Tuesday, February 07, 2012 12:36 PM
Sam Chapman
Flowers in February
This winter has been as mild as any that I can remember in Central Texas. I don't think we have had a freeze in 2012. We may have had around 5 in November and December, but this warmth has been ridiculous - or has it?
Ever heard of Arctic Oscillation? Neither had I until this winter. After having lived in Alaska as a kid I like to look at a temperature map of that great state every once in a while. Well Alaska has had one of the coldest winters it has seen in a long time. My Facebook friends in Fairbanks and North Pole (yes, it is a real city) have been posting about temperatures as low as 60 degrees below zero. Fairbanks is having a winter like the first one I experienced. I'm talking about multiple weeks in a row of minus 40 or below..
Back to Arctic Oscillation, quite simplified it is a condition that locks the cold air in Alaska and Canada. This explains why one of my Facebook friends in Portsmouth, NH, where I graduated high school, was staring at green grass instead of snow a week ago.

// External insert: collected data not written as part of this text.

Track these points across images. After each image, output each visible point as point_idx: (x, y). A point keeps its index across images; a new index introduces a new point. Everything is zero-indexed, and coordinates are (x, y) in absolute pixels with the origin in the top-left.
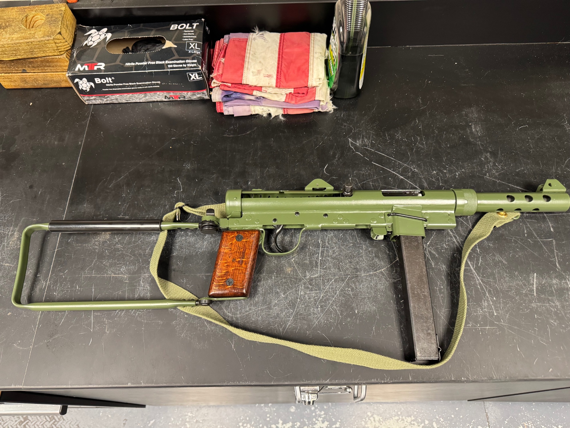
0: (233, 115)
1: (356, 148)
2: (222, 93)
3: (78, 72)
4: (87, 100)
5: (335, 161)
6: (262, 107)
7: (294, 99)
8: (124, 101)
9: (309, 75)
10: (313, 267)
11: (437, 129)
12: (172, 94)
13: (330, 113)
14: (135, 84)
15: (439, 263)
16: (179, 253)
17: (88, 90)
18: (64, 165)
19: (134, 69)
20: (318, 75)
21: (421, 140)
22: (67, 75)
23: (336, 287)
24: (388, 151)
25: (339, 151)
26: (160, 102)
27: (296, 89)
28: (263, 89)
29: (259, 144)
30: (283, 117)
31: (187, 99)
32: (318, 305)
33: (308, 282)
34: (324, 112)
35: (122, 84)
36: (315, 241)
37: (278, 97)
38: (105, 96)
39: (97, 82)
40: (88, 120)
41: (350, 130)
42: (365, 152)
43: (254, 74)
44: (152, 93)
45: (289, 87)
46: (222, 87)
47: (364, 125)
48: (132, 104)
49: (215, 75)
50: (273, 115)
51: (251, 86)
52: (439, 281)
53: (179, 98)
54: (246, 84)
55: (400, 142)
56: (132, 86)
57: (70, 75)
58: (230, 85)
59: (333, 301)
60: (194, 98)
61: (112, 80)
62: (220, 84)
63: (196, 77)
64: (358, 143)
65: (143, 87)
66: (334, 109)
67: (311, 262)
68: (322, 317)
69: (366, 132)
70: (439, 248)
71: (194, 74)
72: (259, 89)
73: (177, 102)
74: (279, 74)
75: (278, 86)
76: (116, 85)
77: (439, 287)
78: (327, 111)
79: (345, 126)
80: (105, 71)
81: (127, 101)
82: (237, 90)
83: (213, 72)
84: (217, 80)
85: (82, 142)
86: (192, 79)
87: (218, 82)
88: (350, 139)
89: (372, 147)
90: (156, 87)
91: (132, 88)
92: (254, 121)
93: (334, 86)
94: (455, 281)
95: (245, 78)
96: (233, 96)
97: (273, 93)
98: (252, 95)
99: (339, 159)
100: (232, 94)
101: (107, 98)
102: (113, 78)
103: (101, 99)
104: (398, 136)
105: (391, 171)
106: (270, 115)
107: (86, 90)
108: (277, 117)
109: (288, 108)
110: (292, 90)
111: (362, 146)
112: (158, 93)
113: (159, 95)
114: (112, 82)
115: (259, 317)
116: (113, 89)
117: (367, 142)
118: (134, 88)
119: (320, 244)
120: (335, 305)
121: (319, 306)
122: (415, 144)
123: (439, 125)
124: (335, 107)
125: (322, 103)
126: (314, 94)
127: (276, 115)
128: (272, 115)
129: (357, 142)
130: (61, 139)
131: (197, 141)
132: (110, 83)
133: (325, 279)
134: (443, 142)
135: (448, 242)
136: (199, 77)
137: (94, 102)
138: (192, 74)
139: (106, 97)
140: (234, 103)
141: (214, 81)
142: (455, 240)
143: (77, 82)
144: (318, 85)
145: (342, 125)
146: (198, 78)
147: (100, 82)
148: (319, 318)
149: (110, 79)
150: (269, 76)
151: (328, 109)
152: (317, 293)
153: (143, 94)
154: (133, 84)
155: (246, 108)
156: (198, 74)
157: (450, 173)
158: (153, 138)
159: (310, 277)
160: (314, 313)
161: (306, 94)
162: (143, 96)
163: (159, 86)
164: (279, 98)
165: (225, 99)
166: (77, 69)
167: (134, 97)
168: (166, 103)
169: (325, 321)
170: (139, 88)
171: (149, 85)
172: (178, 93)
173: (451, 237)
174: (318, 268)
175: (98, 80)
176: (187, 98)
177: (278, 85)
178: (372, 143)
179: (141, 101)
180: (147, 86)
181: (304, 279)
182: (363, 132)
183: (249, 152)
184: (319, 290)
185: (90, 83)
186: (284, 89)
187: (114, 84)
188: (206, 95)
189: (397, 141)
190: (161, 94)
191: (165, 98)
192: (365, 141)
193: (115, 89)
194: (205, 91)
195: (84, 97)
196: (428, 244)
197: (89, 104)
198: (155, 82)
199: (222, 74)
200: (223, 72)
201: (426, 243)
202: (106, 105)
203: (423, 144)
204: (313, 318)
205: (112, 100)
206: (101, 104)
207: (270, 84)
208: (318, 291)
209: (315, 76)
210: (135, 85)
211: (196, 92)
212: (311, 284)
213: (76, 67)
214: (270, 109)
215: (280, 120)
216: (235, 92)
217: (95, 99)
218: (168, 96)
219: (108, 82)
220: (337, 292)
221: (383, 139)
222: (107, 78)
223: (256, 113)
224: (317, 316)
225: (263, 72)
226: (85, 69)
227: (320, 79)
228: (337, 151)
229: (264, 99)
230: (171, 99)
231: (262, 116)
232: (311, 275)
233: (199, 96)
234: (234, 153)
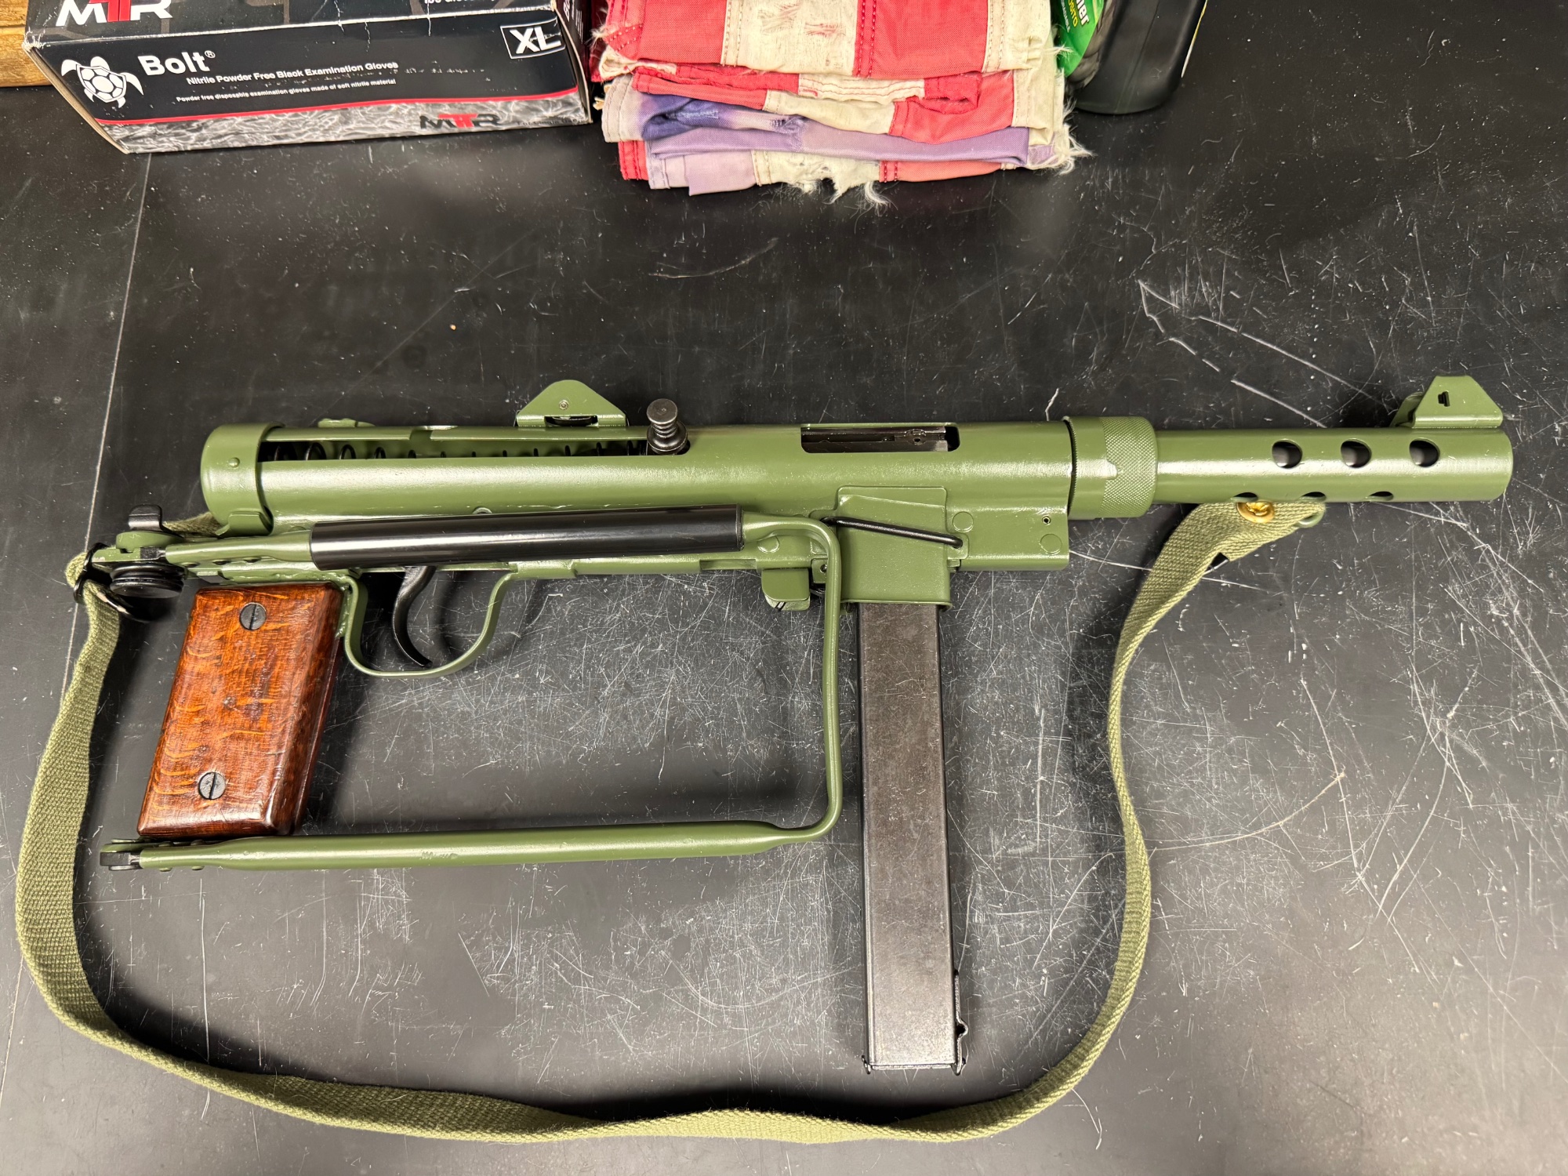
0: (686, 189)
1: (1167, 317)
2: (643, 105)
3: (68, 34)
4: (127, 139)
5: (1087, 377)
6: (799, 158)
7: (926, 121)
8: (266, 140)
9: (989, 24)
10: (1013, 815)
11: (1476, 242)
12: (446, 108)
13: (1063, 172)
14: (299, 73)
15: (1493, 794)
16: (507, 757)
17: (122, 102)
18: (61, 404)
19: (287, 16)
20: (1028, 26)
21: (1418, 286)
22: (27, 46)
23: (1107, 893)
24: (1293, 333)
25: (1103, 334)
26: (403, 138)
27: (934, 82)
28: (801, 81)
29: (790, 307)
30: (878, 191)
31: (504, 128)
32: (1039, 967)
33: (998, 872)
34: (1039, 171)
35: (248, 77)
36: (1017, 709)
37: (863, 114)
38: (189, 125)
39: (149, 72)
40: (136, 219)
41: (1141, 247)
42: (1206, 334)
43: (769, 26)
44: (371, 109)
45: (908, 75)
46: (641, 83)
47: (1194, 224)
48: (296, 151)
49: (613, 31)
50: (840, 188)
51: (754, 73)
52: (1490, 866)
53: (477, 124)
54: (737, 66)
55: (1337, 297)
56: (290, 83)
57: (38, 45)
58: (671, 69)
59: (1098, 949)
60: (533, 120)
61: (207, 62)
62: (631, 68)
63: (536, 43)
64: (1176, 299)
65: (333, 87)
66: (1078, 160)
67: (1006, 793)
68: (1056, 1013)
69: (1203, 252)
70: (1491, 731)
71: (529, 32)
72: (787, 82)
73: (467, 138)
74: (868, 24)
75: (864, 71)
76: (227, 79)
77: (1493, 889)
78: (1053, 166)
79: (1122, 228)
80: (174, 25)
81: (278, 138)
82: (701, 92)
83: (603, 17)
84: (619, 49)
85: (118, 310)
86: (520, 50)
87: (624, 61)
88: (1142, 285)
89: (1230, 316)
90: (384, 82)
91: (292, 91)
92: (766, 207)
93: (1085, 67)
94: (1551, 866)
95: (732, 40)
96: (685, 116)
97: (843, 99)
98: (761, 111)
99: (1102, 368)
100: (681, 109)
101: (199, 129)
102: (210, 54)
103: (176, 135)
104: (1329, 269)
105: (1305, 416)
106: (827, 184)
107: (115, 103)
108: (854, 192)
109: (902, 162)
110: (916, 88)
111: (1191, 314)
112: (394, 107)
113: (397, 114)
114: (207, 69)
116: (218, 96)
117: (1209, 294)
118: (297, 91)
119: (1038, 719)
120: (1102, 964)
121: (1045, 971)
122: (1395, 305)
123: (1486, 223)
124: (1082, 151)
125: (1035, 139)
126: (1007, 104)
127: (853, 184)
128: (836, 187)
129: (1173, 293)
130: (42, 300)
131: (549, 299)
132: (200, 74)
133: (1064, 863)
134: (1500, 297)
135: (1526, 707)
136: (548, 41)
137: (153, 146)
138: (522, 31)
139: (195, 125)
140: (690, 143)
141: (609, 53)
142: (1551, 701)
143: (73, 74)
144: (1025, 66)
145: (1110, 222)
146: (544, 46)
147: (161, 71)
148: (1045, 1016)
149: (197, 57)
150: (829, 31)
151: (1056, 160)
152: (1036, 918)
153: (335, 113)
154: (290, 74)
155: (737, 160)
156: (546, 30)
157: (1528, 426)
158: (385, 290)
159: (1005, 853)
160: (1023, 996)
161: (974, 101)
162: (336, 118)
163: (393, 82)
164: (868, 122)
165: (654, 129)
166: (61, 21)
167: (305, 125)
168: (427, 143)
169: (1066, 1028)
170: (319, 89)
171: (355, 77)
172: (470, 107)
173: (1537, 688)
174: (1034, 817)
175: (151, 64)
176: (507, 123)
177: (866, 66)
178: (1228, 298)
179: (333, 139)
180: (350, 81)
181: (981, 863)
182: (1191, 254)
183: (753, 344)
184: (1042, 905)
185: (122, 74)
186: (886, 83)
187: (219, 78)
188: (577, 110)
189: (1324, 291)
190: (405, 111)
191: (423, 126)
192: (1201, 292)
193: (226, 96)
194: (574, 96)
195: (110, 128)
196: (1450, 715)
197: (134, 154)
198: (379, 66)
199: (640, 28)
200: (644, 18)
201: (1444, 715)
202: (199, 155)
203: (1423, 304)
204: (1024, 1015)
205: (220, 137)
206: (180, 152)
207: (833, 62)
208: (1037, 912)
209: (1012, 30)
210: (300, 78)
211: (540, 102)
212: (1010, 884)
213: (58, 11)
214: (828, 163)
215: (868, 205)
216: (693, 100)
217: (154, 136)
218: (435, 119)
219: (193, 69)
220: (1110, 916)
221: (1271, 281)
222: (185, 55)
223: (774, 180)
224: (1038, 1010)
225: (805, 13)
226: (93, 15)
227: (1030, 41)
228: (1095, 335)
229: (807, 124)
230: (445, 129)
231: (799, 190)
232: (1010, 846)
233: (550, 113)
234: (697, 349)
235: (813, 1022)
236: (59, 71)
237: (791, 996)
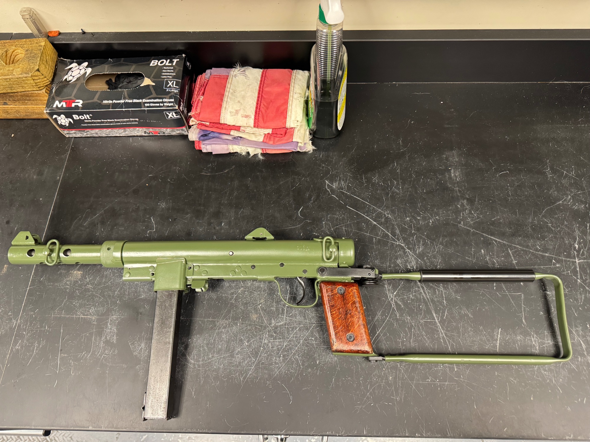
0: (212, 153)
1: (333, 191)
2: (199, 132)
3: (56, 109)
4: (68, 134)
5: (310, 204)
6: (240, 147)
7: (272, 139)
8: (104, 135)
9: (287, 116)
10: (278, 315)
11: (415, 173)
12: (151, 130)
13: (309, 153)
14: (113, 120)
15: (404, 315)
16: (147, 296)
17: (67, 125)
18: (42, 200)
19: (111, 107)
20: (296, 117)
21: (398, 184)
22: (45, 112)
23: (300, 336)
24: (364, 195)
25: (315, 193)
26: (140, 136)
27: (274, 130)
28: (241, 128)
29: (236, 183)
30: (262, 155)
31: (166, 135)
32: (280, 355)
33: (273, 329)
34: (303, 152)
35: (100, 121)
36: (283, 287)
37: (256, 137)
38: (84, 131)
39: (75, 119)
40: (68, 154)
41: (327, 172)
42: (341, 195)
43: (232, 115)
44: (131, 129)
45: (267, 128)
46: (199, 127)
47: (342, 167)
48: (112, 138)
49: (193, 114)
50: (252, 154)
51: (229, 125)
52: (402, 333)
53: (159, 134)
54: (224, 124)
55: (376, 186)
56: (111, 122)
57: (48, 111)
58: (208, 124)
59: (296, 350)
60: (174, 133)
61: (90, 117)
62: (197, 123)
63: (173, 116)
64: (335, 186)
65: (122, 124)
66: (313, 150)
67: (277, 309)
68: (283, 367)
69: (343, 174)
70: (405, 298)
71: (171, 113)
72: (237, 128)
73: (157, 137)
74: (257, 115)
75: (256, 126)
76: (95, 121)
77: (402, 339)
78: (307, 151)
79: (323, 167)
80: (82, 108)
81: (107, 135)
82: (214, 130)
83: (191, 111)
84: (195, 118)
85: (60, 177)
87: (196, 121)
88: (326, 181)
89: (348, 190)
90: (135, 123)
91: (111, 124)
92: (233, 158)
93: (313, 127)
94: (418, 334)
95: (222, 118)
96: (211, 135)
97: (252, 132)
98: (230, 135)
99: (314, 202)
100: (209, 133)
101: (87, 132)
102: (91, 115)
103: (81, 133)
104: (375, 179)
105: (365, 216)
106: (248, 153)
107: (66, 125)
108: (255, 155)
109: (267, 149)
110: (270, 131)
111: (338, 189)
112: (137, 129)
113: (138, 130)
114: (90, 118)
115: (221, 365)
116: (92, 125)
117: (343, 184)
118: (113, 124)
119: (288, 290)
120: (297, 355)
121: (282, 356)
122: (391, 189)
123: (418, 169)
124: (314, 148)
125: (299, 144)
126: (292, 135)
127: (255, 153)
128: (250, 154)
129: (334, 184)
130: (40, 173)
131: (173, 179)
132: (88, 119)
133: (290, 328)
134: (419, 188)
135: (415, 292)
136: (176, 116)
137: (74, 135)
138: (169, 113)
139: (86, 131)
140: (212, 142)
141: (192, 119)
142: (422, 291)
143: (56, 118)
144: (296, 127)
145: (320, 165)
146: (175, 116)
147: (78, 118)
148: (280, 368)
149: (88, 116)
150: (247, 116)
151: (307, 150)
152: (281, 342)
153: (122, 130)
154: (111, 120)
155: (225, 146)
156: (175, 113)
157: (423, 220)
158: (130, 175)
159: (275, 325)
160: (275, 362)
161: (284, 135)
162: (122, 131)
163: (137, 123)
164: (257, 139)
165: (202, 138)
166: (55, 106)
167: (114, 132)
168: (146, 138)
169: (286, 371)
170: (118, 124)
171: (127, 122)
172: (157, 130)
173: (419, 287)
174: (284, 315)
175: (76, 117)
176: (167, 134)
177: (256, 125)
178: (348, 186)
179: (121, 136)
180: (126, 122)
181: (269, 327)
182: (340, 174)
183: (225, 192)
184: (283, 338)
185: (68, 119)
186: (262, 129)
187: (93, 121)
188: (185, 132)
189: (373, 185)
190: (140, 130)
191: (145, 133)
192: (341, 184)
193: (94, 125)
194: (184, 128)
195: (64, 131)
196: (395, 293)
197: (69, 137)
198: (134, 119)
199: (200, 113)
200: (200, 111)
201: (393, 293)
202: (86, 138)
203: (399, 189)
204: (275, 367)
205: (92, 134)
206: (81, 137)
207: (248, 124)
208: (282, 340)
209: (293, 118)
210: (113, 121)
211: (175, 129)
212: (275, 333)
213: (54, 104)
214: (247, 148)
215: (259, 159)
216: (212, 132)
217: (75, 133)
218: (148, 132)
219: (86, 118)
220: (300, 342)
221: (360, 182)
222: (85, 115)
223: (235, 151)
224: (279, 366)
225: (241, 112)
226: (62, 105)
227: (297, 121)
228: (313, 194)
229: (242, 139)
230: (151, 134)
231: (241, 155)
232: (277, 323)
233: (178, 132)
234: (210, 192)
235: (219, 368)
236: (52, 117)
237: (214, 361)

It explains why it was in the 40s in Indy for the Super Bowl.
I started noticing trees showing leaf buds a couple of weeks ago. That made me wonder if the flowers would come out early. Well, the Mountain Laurel to the left is showing just that.
Central Texas usually experiences its coldest weather at the end of February. If we ever get ice or snow, February is usually the month. I hope that doesn't happen. The last time it did the peach trees in and around Fredericksburg got hit hard. They were already in bloom and the freeze cost the peach growers almost all their crop.
Flowers in February? That's what I am seeing.
Update in April - the mild winter and good spring rains have brought central Texas the best crop of wildflowers I have seen in a number of years.